"Certainly I'll fix it," he said, "but it will cost you nine million and some billion flies."
"All right," said Billy Bunny. "I'll go down to the 3 and 1-cent store and buy a fly catcher." So off he went and pretty soon he came back with a great big fly catching box, and after he had set it down, they stood and watched the flies go in until it was so full that not another one could even poke in his nose.
"Now, Mr. Spider," said Billy Bunny, "there are maybe a trillion flies in that box, for the storekeeper told me it was guaranteed to hold that many, so please fix the town clock, for it would be too bad if the little boys and girls didn't know it was Christmas when it really came."

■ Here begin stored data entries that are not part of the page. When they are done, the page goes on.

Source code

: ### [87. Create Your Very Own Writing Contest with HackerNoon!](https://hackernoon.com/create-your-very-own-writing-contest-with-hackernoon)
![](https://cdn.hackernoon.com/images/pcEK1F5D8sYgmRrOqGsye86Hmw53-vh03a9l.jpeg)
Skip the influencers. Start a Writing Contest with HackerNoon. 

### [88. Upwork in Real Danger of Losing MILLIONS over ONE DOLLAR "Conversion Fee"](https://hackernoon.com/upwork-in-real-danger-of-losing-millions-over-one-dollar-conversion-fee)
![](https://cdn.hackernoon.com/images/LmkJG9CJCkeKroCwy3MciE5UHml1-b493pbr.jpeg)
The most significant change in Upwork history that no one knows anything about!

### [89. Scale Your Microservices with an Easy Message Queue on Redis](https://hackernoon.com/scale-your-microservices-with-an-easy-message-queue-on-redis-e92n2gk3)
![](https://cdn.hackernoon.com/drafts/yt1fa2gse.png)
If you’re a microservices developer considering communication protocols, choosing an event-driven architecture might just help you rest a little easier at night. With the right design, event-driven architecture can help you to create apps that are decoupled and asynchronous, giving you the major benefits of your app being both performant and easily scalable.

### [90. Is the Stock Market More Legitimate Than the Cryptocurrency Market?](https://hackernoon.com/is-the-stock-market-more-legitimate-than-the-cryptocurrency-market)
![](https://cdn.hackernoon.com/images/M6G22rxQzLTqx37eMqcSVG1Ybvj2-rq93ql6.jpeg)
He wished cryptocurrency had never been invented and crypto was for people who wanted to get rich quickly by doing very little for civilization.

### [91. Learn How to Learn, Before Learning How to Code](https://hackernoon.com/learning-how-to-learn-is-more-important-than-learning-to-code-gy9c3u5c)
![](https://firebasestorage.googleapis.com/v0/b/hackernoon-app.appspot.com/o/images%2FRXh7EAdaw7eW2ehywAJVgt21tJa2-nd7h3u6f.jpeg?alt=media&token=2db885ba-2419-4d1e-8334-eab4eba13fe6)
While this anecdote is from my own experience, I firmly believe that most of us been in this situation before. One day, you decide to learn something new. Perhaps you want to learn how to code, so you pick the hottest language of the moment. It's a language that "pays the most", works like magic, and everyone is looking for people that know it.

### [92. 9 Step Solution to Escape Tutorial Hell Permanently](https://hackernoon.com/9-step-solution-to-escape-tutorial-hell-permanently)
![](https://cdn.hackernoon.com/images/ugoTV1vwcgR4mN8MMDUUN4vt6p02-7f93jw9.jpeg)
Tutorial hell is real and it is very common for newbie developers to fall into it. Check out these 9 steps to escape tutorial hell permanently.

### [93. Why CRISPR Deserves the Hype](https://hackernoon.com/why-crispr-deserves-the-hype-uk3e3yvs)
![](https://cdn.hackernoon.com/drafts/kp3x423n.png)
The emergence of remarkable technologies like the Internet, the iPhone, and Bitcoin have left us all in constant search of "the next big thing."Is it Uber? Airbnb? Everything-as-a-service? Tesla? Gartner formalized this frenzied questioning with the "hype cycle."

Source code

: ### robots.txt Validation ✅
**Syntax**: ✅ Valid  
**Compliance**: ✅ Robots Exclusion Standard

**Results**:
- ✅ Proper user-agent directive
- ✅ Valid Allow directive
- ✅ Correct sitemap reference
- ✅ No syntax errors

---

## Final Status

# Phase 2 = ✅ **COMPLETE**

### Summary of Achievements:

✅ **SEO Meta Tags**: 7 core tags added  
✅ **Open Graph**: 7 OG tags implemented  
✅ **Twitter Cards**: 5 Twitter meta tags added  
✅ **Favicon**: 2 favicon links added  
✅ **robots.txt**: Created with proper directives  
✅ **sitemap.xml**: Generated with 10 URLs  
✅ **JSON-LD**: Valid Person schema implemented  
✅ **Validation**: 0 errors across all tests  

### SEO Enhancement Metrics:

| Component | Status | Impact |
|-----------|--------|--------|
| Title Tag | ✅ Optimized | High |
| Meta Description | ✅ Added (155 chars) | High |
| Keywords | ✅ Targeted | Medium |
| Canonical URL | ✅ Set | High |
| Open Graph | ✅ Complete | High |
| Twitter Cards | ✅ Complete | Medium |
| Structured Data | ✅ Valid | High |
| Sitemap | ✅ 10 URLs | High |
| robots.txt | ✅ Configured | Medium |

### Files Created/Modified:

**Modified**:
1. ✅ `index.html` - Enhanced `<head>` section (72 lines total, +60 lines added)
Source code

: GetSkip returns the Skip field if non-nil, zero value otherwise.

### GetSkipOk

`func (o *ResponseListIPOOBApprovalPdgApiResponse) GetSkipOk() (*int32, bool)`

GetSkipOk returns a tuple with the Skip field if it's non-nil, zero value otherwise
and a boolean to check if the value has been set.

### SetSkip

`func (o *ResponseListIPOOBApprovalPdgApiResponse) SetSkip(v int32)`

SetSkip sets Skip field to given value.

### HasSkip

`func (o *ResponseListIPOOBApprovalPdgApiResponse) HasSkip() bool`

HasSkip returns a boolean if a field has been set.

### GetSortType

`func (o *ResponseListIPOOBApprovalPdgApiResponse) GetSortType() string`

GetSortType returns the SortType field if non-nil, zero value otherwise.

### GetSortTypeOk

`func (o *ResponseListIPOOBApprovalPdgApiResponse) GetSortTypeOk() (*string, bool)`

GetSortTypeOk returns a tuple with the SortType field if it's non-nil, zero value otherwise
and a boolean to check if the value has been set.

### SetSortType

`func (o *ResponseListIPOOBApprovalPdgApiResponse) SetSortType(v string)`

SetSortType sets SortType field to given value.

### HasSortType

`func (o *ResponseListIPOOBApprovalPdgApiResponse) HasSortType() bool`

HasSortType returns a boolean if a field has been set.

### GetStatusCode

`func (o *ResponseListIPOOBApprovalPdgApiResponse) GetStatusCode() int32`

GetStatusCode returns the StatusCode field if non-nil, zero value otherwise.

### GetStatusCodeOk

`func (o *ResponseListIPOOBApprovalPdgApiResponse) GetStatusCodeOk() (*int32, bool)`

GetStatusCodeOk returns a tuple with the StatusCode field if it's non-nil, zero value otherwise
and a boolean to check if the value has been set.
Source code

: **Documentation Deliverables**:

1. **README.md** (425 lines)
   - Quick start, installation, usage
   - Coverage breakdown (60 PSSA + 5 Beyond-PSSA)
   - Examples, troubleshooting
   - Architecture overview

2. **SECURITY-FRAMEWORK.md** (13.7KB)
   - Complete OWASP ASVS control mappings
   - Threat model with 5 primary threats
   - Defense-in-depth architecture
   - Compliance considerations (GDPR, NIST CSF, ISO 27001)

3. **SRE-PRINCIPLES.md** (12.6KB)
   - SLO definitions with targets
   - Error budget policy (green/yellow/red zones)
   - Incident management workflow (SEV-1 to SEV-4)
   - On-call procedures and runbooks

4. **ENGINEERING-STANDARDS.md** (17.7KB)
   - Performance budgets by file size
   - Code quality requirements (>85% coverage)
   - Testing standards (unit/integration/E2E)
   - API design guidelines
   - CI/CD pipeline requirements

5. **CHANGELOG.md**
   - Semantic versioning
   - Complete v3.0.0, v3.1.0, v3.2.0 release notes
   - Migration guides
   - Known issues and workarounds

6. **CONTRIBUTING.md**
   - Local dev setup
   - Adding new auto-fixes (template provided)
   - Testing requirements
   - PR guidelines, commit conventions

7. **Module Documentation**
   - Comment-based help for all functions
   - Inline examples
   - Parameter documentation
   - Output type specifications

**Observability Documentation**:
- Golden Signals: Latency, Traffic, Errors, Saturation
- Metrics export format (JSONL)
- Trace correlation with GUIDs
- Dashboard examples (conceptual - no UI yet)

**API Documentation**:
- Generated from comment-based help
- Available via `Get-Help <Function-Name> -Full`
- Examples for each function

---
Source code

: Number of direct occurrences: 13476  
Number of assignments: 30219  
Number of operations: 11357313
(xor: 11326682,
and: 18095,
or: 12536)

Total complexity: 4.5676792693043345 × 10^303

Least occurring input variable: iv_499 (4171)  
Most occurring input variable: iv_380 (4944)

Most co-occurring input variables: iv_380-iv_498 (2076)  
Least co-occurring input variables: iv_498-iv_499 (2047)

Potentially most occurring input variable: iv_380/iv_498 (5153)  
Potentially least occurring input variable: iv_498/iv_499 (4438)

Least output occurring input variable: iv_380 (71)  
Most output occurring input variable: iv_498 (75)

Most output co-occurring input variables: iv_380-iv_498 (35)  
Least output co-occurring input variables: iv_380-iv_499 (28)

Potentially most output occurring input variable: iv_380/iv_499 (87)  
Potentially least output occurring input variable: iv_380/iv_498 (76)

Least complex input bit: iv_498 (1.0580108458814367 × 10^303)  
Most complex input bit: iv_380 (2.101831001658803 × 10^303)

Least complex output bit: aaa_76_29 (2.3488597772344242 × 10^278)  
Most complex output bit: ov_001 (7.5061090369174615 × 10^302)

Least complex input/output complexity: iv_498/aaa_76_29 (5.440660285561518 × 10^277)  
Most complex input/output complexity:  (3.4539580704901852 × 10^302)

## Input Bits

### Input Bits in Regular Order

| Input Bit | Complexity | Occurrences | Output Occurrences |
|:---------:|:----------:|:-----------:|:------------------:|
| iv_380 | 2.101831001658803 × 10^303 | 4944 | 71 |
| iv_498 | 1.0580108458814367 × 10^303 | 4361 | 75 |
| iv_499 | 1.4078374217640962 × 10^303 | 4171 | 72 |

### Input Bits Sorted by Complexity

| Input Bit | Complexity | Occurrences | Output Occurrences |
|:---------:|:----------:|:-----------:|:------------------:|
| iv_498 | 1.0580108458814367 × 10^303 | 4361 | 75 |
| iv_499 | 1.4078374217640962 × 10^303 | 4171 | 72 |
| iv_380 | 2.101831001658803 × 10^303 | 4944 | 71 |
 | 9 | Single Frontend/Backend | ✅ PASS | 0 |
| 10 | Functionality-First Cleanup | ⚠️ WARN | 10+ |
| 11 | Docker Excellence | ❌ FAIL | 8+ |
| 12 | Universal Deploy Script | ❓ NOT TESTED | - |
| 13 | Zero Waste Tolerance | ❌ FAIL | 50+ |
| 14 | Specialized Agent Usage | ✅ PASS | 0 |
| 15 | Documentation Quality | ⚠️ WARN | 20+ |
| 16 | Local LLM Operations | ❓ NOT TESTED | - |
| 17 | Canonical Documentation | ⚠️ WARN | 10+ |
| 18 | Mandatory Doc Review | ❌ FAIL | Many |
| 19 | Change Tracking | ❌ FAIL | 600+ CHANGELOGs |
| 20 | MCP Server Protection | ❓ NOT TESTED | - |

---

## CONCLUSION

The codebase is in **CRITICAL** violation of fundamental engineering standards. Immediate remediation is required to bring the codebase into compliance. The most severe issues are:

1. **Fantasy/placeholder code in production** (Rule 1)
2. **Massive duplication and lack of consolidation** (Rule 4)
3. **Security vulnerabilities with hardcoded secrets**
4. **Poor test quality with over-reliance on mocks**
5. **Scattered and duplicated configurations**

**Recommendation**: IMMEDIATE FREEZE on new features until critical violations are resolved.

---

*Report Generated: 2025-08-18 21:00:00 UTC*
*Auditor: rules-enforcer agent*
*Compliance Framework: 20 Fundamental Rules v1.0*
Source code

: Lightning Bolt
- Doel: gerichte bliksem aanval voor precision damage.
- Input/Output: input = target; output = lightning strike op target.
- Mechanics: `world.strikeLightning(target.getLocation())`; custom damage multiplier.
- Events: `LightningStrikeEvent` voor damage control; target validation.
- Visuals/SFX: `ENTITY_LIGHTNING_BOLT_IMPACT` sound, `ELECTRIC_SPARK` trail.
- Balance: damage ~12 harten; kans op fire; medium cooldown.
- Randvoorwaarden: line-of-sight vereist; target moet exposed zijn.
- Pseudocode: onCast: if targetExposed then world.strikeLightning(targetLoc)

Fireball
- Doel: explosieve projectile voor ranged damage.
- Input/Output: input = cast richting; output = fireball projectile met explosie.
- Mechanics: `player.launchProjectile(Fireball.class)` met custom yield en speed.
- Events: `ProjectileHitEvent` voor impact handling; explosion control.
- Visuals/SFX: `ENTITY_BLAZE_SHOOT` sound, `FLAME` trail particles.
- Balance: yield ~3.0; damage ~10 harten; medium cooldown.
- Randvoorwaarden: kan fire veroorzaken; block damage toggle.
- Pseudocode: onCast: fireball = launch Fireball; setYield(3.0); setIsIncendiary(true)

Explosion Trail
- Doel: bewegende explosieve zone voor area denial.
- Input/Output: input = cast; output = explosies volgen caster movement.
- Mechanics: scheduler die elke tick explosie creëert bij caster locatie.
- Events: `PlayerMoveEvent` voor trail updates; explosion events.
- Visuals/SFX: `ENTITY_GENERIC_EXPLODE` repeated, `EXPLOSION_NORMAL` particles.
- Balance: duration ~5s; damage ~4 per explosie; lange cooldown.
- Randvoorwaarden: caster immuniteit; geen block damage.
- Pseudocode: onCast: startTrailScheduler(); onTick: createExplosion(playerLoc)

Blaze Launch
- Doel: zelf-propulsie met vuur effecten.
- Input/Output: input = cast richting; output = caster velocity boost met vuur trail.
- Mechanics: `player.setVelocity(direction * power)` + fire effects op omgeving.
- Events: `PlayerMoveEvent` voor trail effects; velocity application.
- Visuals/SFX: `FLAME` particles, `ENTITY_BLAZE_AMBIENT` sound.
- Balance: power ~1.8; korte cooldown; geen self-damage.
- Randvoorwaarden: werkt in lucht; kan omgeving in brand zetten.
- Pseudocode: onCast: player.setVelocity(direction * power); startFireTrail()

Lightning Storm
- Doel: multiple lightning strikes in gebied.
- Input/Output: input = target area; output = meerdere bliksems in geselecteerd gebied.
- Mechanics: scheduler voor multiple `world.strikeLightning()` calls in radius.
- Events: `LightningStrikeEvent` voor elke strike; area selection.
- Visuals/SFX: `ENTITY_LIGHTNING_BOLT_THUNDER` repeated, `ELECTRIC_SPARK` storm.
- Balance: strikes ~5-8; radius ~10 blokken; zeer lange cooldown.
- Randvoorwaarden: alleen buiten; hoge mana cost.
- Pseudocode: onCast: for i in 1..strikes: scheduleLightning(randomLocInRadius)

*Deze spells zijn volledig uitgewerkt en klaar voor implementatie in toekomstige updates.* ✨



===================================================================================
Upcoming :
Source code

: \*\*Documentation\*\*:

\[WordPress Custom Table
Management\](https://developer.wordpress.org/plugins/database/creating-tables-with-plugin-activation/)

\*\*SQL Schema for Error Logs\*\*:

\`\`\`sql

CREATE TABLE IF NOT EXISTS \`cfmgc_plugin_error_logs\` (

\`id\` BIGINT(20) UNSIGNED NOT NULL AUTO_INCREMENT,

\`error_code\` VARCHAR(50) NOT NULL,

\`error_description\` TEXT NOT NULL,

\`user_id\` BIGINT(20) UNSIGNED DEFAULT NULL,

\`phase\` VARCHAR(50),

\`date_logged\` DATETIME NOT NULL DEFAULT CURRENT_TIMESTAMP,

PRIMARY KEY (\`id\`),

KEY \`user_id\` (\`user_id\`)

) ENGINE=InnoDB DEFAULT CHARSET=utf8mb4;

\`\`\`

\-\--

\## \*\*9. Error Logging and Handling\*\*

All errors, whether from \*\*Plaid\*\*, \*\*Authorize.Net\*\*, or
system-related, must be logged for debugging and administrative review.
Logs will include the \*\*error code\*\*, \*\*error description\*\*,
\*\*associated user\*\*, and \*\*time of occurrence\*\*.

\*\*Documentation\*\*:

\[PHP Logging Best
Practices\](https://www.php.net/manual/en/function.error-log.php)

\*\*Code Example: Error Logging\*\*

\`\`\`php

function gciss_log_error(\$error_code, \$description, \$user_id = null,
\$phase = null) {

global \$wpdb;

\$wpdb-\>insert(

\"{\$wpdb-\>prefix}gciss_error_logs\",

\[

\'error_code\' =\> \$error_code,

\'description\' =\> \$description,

So the spider got out his little tool bag and climbed up the steeple and fixed that old town clock so well that it began to play a tune, which it had never done before, and all the people in Rabbitville were so delighted that they gave the spider a little house to live in for the rest of his days.
STORY IV.
BILLY BUNNY AND THE TING-A-LING TELEPHONE.
Ting-a-ling went the telephone bell in Uncle Lucky Lefthindfoot's house, the kind old gentleman rabbit who was the uncle of Billy Bunny, you know.
And I only say this right here in case some little boy or girl should read this story without having seen all the million and one, or two, or three that have gone before.
So Uncle Lucky jumped out of the hammock where he had been swinging up and down on the cool front porch of his little house in Bunnytown, corner of Lettuce avenue and Carrot street, and hopped into the library and took down the receiver and said "Helloa! This is Mr. Lucky Lefthindfoot talking."
"Is that you, Uncle Lucky?" answered a voice at the other end of the wire. "This is Billy Bunny, and I'm lost in the Friendly Forest." "What!" cried the old gentleman rabbit, and he got so excited that he put the wrong end of the receiver to his left ear and got an awful electric shock that nearly wiggled his ear off. "Where are you now?"